About this exercise
Report the count, and only the count, of lines in the records that include the word "Example".

[Data records]

__________________________________________________

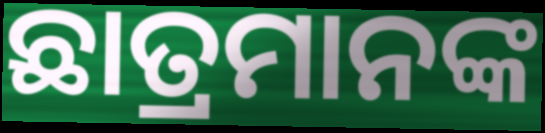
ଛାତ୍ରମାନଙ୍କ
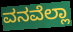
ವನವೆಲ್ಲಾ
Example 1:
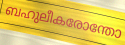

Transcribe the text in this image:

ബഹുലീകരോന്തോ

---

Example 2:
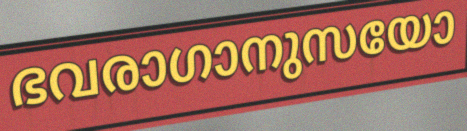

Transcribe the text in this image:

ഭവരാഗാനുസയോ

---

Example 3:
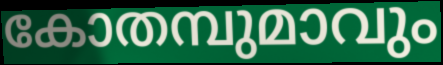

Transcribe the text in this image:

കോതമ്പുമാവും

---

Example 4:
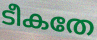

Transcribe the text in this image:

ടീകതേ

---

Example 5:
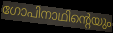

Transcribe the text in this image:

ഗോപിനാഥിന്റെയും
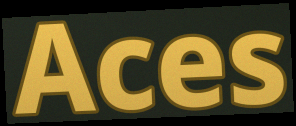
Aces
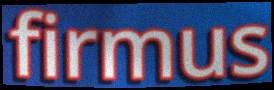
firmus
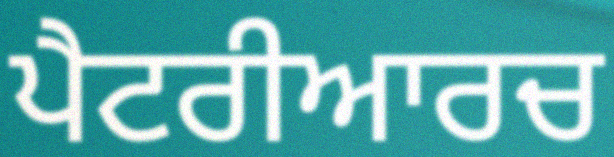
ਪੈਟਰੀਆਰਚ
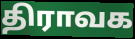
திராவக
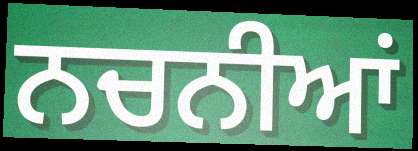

__________________________________________________

Worked solution
5